Of course, it also doesn’t hurt that Disney operates under a “transparent” system. The promo clips will often feature Disney actors behind the scenes of a new Disney Channel original movie (Teen Beach Movie being this month’s feature attraction) or Disney actors taking us inside their homes for a brief conversation about their lives and passions. There is an intimacy here that brings us closer to the featured players on the channel and propagates the idea of a sort of family. Of course, these clips are all simplistic and smiley, as expected, but they are presented in such earnest that one is driven to accept their reality. Yet that sense of realness, of average-ness and the relatable, is actually all another form of escapist fantasy. Making the familiar faces of the stars “real” means that the idealism that works so well as the agent of pleasure on the shows (aka the “unreality”) is being translated onto a simulacra of “reality” as well. The stars as real people gimmick makes one believe, in a strange sense, that Disney “reality” is as neat and optimistic as the fantasy of the shows. A feature on Austin and Ally star Laura Marano shows her making food with her family, excelling at the piano, and hanging out with clean-cut friends, and none of this is boring or filler, but rather a spectacle of reality that is not reality but being depicted as such makes life seem better.

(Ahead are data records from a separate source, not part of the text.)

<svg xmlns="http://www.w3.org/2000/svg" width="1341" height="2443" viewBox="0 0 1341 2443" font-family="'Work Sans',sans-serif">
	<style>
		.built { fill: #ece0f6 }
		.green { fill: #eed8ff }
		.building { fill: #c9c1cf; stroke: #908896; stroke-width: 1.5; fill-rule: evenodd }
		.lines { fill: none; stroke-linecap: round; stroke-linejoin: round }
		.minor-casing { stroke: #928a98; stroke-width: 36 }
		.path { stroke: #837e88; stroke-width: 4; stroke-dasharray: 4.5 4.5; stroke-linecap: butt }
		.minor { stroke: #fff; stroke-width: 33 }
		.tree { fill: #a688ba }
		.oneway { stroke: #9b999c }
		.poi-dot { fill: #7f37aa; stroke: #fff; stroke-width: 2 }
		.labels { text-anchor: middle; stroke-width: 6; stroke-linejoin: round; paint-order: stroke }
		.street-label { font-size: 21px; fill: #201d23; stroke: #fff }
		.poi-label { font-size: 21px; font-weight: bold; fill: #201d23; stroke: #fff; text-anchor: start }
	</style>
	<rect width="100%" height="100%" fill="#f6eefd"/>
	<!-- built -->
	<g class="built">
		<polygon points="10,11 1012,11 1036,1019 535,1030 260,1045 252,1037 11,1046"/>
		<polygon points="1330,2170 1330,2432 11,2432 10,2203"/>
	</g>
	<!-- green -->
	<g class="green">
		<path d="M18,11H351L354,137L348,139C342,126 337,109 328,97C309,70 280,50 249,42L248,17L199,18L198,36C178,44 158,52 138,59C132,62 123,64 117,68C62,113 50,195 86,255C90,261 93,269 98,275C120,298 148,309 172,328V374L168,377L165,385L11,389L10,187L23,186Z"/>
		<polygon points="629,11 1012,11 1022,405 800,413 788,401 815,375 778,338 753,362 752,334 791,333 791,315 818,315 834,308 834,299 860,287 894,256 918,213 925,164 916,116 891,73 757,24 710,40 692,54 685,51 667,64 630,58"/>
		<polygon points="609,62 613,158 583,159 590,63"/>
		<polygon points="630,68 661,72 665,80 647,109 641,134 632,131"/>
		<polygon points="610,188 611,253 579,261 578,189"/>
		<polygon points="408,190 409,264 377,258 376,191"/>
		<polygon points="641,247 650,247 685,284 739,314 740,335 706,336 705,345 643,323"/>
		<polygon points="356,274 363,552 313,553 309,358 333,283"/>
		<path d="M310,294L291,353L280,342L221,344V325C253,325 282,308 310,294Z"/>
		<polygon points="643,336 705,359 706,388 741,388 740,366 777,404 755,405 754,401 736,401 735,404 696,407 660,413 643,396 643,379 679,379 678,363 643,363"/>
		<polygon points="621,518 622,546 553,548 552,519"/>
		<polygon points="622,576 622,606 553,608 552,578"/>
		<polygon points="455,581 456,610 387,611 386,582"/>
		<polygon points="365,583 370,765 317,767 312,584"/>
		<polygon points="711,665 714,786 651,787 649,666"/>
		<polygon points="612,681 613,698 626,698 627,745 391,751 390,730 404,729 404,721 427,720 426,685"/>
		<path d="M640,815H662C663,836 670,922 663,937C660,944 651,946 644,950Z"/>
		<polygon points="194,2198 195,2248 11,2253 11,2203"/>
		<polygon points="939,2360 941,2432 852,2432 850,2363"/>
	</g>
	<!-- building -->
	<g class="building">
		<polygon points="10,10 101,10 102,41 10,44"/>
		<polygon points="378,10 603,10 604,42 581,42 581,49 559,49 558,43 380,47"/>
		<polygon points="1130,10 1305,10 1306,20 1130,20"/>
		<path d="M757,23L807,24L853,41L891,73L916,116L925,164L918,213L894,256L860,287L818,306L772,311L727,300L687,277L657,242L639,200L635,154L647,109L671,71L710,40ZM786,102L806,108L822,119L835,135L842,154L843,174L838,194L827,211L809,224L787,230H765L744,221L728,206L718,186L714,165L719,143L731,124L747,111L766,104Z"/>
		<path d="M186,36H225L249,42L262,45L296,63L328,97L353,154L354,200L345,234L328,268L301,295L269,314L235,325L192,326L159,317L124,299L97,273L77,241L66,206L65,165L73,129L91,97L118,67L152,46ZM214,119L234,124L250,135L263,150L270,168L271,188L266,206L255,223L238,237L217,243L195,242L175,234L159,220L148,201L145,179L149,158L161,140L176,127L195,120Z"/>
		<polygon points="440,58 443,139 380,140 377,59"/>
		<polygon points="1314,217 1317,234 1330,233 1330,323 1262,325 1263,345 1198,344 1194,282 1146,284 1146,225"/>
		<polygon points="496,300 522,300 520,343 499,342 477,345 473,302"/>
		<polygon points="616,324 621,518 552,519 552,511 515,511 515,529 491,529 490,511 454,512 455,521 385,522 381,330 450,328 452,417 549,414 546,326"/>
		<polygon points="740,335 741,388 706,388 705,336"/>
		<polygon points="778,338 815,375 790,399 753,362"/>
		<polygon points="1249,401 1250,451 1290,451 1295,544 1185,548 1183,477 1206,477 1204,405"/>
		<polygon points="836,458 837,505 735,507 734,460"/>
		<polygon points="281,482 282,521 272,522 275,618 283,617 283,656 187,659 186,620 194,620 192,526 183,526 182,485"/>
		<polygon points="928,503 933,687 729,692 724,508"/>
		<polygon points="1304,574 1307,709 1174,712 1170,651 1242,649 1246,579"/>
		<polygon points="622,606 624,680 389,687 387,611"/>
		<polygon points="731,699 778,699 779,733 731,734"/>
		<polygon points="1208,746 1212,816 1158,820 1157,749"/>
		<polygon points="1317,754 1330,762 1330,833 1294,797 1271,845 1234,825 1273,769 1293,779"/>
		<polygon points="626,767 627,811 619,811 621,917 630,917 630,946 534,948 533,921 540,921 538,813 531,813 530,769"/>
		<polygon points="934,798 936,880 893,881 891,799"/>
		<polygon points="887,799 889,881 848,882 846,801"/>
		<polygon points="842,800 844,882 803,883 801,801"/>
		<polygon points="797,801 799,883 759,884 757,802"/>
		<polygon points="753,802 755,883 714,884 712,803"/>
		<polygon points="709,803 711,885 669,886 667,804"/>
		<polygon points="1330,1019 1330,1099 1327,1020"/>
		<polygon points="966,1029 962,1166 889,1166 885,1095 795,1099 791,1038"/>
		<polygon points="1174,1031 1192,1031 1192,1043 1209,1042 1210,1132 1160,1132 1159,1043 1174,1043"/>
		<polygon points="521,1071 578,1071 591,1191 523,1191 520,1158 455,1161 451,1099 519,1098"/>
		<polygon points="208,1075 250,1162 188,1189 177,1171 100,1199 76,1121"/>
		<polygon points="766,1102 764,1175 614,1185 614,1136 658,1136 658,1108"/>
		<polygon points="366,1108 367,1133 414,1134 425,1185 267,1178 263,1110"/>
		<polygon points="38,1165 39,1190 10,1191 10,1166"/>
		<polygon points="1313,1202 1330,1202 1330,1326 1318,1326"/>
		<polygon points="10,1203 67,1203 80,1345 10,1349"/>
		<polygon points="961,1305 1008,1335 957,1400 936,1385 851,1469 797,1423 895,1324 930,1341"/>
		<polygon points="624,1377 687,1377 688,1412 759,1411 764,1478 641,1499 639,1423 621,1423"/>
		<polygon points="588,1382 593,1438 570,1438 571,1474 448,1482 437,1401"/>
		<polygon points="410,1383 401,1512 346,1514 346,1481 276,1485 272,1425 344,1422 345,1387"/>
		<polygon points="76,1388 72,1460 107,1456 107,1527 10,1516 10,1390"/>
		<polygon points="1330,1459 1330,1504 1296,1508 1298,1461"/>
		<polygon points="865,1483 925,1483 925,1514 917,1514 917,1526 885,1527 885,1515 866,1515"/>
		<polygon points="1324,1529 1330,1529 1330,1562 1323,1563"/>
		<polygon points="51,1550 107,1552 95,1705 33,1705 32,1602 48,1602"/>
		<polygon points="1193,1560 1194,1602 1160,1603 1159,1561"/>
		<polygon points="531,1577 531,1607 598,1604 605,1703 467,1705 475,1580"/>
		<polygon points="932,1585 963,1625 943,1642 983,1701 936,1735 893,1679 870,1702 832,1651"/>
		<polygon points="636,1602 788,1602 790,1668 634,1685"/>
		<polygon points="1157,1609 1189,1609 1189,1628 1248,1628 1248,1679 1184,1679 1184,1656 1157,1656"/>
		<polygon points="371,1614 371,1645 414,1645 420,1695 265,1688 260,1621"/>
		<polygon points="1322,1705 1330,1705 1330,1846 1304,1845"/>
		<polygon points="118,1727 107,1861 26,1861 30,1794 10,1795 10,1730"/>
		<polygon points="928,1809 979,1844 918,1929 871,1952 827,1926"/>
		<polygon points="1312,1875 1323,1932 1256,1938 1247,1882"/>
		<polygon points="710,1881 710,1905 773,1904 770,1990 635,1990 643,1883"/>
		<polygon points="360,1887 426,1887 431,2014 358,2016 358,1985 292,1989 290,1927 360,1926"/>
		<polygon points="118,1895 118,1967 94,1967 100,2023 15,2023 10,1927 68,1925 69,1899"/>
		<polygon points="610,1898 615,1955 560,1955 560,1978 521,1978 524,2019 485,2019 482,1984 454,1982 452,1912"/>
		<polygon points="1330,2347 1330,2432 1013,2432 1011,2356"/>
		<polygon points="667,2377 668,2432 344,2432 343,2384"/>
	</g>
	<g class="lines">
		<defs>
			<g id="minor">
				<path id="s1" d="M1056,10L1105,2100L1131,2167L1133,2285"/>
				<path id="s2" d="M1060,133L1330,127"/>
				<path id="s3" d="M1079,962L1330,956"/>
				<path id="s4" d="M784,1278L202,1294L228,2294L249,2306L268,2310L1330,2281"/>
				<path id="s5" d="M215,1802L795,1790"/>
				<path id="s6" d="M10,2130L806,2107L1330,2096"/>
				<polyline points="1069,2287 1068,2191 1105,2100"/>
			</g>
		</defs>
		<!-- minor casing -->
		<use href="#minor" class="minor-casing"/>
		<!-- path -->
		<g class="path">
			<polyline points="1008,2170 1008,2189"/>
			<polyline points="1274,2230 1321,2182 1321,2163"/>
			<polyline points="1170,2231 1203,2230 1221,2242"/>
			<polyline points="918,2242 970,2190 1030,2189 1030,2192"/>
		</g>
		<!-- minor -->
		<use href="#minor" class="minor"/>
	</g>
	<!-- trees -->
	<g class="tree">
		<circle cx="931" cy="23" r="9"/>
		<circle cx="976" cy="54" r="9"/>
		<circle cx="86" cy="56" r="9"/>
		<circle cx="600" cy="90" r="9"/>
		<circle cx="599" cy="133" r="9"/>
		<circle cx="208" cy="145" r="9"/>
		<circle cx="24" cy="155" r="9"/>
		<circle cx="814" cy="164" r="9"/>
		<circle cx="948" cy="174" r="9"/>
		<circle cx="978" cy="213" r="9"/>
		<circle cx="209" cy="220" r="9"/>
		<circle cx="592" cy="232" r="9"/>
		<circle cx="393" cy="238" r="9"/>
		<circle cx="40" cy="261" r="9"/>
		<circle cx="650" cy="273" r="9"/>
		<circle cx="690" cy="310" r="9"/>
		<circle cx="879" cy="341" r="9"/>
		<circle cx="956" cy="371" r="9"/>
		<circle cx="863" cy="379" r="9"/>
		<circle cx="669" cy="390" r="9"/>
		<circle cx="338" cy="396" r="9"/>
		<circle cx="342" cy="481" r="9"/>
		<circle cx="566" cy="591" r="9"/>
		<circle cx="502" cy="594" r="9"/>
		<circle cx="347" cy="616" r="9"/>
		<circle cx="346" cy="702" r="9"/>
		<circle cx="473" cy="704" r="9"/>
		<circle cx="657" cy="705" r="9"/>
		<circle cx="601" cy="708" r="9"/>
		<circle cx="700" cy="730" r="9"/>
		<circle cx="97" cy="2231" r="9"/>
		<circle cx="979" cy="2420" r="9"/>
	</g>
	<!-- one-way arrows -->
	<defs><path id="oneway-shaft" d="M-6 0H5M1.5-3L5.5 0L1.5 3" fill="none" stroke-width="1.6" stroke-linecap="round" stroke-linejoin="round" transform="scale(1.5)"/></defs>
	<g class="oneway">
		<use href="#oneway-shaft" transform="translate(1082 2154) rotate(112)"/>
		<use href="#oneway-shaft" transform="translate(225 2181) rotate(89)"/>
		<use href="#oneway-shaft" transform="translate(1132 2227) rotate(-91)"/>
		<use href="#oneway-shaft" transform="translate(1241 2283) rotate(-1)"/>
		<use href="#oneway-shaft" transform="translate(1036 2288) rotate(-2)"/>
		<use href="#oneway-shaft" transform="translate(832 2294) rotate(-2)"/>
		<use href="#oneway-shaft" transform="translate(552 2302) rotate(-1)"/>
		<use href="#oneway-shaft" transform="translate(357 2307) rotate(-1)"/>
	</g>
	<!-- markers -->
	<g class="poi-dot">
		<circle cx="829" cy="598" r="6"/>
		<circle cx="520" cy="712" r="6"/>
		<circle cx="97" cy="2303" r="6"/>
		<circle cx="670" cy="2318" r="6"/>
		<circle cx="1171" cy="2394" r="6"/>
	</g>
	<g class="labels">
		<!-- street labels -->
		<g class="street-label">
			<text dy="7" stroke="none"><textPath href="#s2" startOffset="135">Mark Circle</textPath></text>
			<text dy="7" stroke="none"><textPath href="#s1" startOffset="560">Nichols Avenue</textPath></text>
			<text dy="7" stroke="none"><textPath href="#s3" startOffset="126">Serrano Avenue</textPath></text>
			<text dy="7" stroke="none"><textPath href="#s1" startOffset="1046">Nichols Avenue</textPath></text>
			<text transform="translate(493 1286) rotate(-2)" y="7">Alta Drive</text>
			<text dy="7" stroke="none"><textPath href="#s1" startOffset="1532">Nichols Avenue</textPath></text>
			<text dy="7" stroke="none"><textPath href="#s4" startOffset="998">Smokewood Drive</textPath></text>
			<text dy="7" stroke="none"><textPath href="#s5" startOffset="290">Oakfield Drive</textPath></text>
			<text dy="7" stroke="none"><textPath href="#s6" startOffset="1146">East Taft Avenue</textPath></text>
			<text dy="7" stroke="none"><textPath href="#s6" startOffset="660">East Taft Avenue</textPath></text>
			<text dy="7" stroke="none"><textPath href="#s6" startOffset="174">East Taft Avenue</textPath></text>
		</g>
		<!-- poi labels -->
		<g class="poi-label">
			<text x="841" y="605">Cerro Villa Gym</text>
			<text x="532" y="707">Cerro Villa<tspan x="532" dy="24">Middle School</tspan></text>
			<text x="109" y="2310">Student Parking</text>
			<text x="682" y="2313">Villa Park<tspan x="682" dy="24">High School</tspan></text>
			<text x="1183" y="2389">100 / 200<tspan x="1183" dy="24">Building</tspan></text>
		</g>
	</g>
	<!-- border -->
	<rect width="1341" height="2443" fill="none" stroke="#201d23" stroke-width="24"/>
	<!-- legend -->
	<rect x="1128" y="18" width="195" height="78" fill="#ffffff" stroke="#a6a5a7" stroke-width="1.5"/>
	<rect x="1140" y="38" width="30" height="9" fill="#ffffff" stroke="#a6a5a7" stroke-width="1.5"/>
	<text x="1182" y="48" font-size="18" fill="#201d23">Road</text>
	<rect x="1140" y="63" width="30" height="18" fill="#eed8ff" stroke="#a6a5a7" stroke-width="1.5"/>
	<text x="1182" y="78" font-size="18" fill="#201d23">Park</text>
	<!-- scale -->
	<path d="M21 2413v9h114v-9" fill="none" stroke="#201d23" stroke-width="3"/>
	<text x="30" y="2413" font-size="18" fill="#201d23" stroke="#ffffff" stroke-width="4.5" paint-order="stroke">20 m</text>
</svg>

Obviously, this feels good to watch.

Essentially, the impression that I get of the Disney Channel from its promotional and structural apparatus is an isolated commune populated by a crew of gorgeous friends that do nothing but film various Disney things. As previously mentioned there’s a lot of crossover (Good Luck Charlie, Dog With A Blog, Shake It Up, and now Austin and Ally all feature actors from Disney Channel original movies) and Disney works hard to make the people all seem friendly, welcoming, and real. To watch Disney is thus to belong, to feel as if you are entering a world full of people you know, to be immersed in a reality that makes reality seem brighter. Realness is perhaps the most important facet of them all. As fake and sanitized as Disney may appear, its real hook lies in its belief, or at least the spectacle of its belief, in its own immersive alternative reality.